▶ [理解度チェック]:
A. サイトウキネンの文章のうち、「5月頃だろうか、ある人から「」で始まり「対の渋く正統的なものだった。」までの部分を、一字も変えずに打ち直すこと。
B. サイトウキネンの文章によると、「ふれあいコンサートⅠ」の会場が松本文化会館の中ホールになったのはなぜか。一～三文で説明せよ。
C. サイトウキネンの文章で、8月27日の歌劇『青ひげ公の城』を指揮したのは誰か。

▶ [抜粋本文]:
>>

第37回 サイトウキネンに行く

 5月頃だろうか、ある人から「サイトウキネン、行ったことないんですか? 一度くらい行ってもいいんじゃないですか?」と言われ、ふとその気になった。だが、チケットを手配し終えた頃には別の人からこう言われた。「行って面白いのかなあ?」。私はそれに対しこう返答した。「動けば何かが生まれる」
  今回、私は2回松本を訪れた。1回めは8月19日(金)におこなわれた「ふれあいコンサートⅠ」である。曲目はモーツァルトの『ピアノ四重奏曲第2番』、プロコフィエフの『五重奏曲作品39』、バルトークの『2台のピアノと打楽器のためのソナタ』。演奏は小菅優、伊藤恵のピアノほか、ほかのメンバーはサイトウキネンのオーケストラに名前が入っている人たちである。特にプロコフィエフとバルトークは日頃めったにやらないので、こういったプログラムが聴けるのがまさに音楽祭ならではだ。この2曲、初めて生で聴いたせいか、非常に面白かった。地震の影響で予定していたザ・ハーモニーホールが使用不能となり、松本文化会館の中ホールに急遽変更になったのは演奏者側にも不運ではあったが、お客さんの反応は非常によかった(バルトークではピアノの弦が演奏途中で切れるという事故にも初めて遭遇。小菅さん、怪力ですな)。
  2回めは8月26日・松本文化会館(大)のオーケストラコンサート、指揮はヴェネズエラの新鋭ディエゴ・マテウス、曲目はチャイコフスキーの『「ロメオとジュリエット」序曲』と『交響曲第4番』、中プロはバルトークの『ピアノ協奏曲第3番』(独奏:ピーター・ゼルキン)、そして27日・まつもと市民芸術館主ホールでのバルトークの『バレエ「中国の不思議な役人」』(指揮:沼尻竜典)と歌劇『青ひげ公の城』(指揮:小澤征爾)である。
  日程順に触れていくと、マテウスの演奏は若くてバリバリである。「エネルギッシュでよかった」という人もあれば、「オーケストラを鳴らしすぎ」と感じた人もいた。私も確かにちょっと騒々しいとは思ったが、オーケストラの献身的な熱演はそれなりに気持ちがよかった。ゼルキンのソロはマテウスとは正反対の渋く正統的なものだった。

<<

▶ [提供資料]:
>>

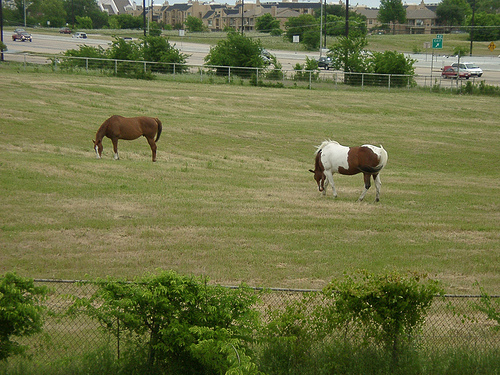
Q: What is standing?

<<

▶ [課題別の解答]:
A.
5月頃だろうか、ある人から「サイトウキネン、行ったことないんですか? 一度くらい行ってもいいんじゃないですか?」と言われ、ふとその気になった。だが、チケットを手配し終えた頃には別の人からこう言われた。「行って面白いのかなあ?」。私はそれに対しこう返答した。「動けば何かが生まれる」
  今回、私は2回松本を訪れた。1回めは8月19日(金)におこなわれた「ふれあいコンサートⅠ」である。曲目はモーツァルトの『ピアノ四重奏曲第2番』、プロコフィエフの『五重奏曲作品39』、バルトークの『2台のピアノと打楽器のためのソナタ』。演奏は小菅優、伊藤恵のピアノほか、ほかのメンバーはサイトウキネンのオーケストラに名前が入っている人たちである。特にプロコフィエフとバルトークは日頃めったにやらないので、こういったプログラムが聴けるのがまさに音楽祭ならではだ。この2曲、初めて生で聴いたせいか、非常に面白かった。地震の影響で予定していたザ・ハーモニーホールが使用不能となり、松本文化会館の中ホールに急遽変更になったのは演奏者側にも不運ではあったが、お客さんの反応は非常によかった(バルトークではピアノの弦が演奏途中で切れるという事故にも初めて遭遇。小菅さん、怪力ですな)。
  2回めは8月26日・松本文化会館(大)のオーケストラコンサート、指揮はヴェネズエラの新鋭ディエゴ・マテウス、曲目はチャイコフスキーの『「ロメオとジュリエット」序曲』と『交響曲第4番』、中プロはバルトークの『ピアノ協奏曲第3番』(独奏:ピーター・ゼルキン)、そして27日・まつもと市民芸術館主ホールでのバルトークの『バレエ「中国の不思議な役人」』(指揮:沼尻竜典)と歌劇『青ひげ公の城』(指揮:小澤征爾)である。
  日程順に触れていくと、マテウスの演奏は若くてバリバリである。「エネルギッシュでよかった」という人もあれば、「オーケストラを鳴らしすぎ」と感じた人もいた。私も確かにちょっと騒々しいとは思ったが、オーケストラの献身的な熱演はそれなりに気持ちがよかった。ゼルキンのソロはマテウスとは正反対の渋く正統的なものだった。

B. 地震の影響で、予定していたザ・ハーモニーホールが使用不能になったため。そのため、会場が松本文化会館の中ホールに急遽変更された。

C. 小澤征爾。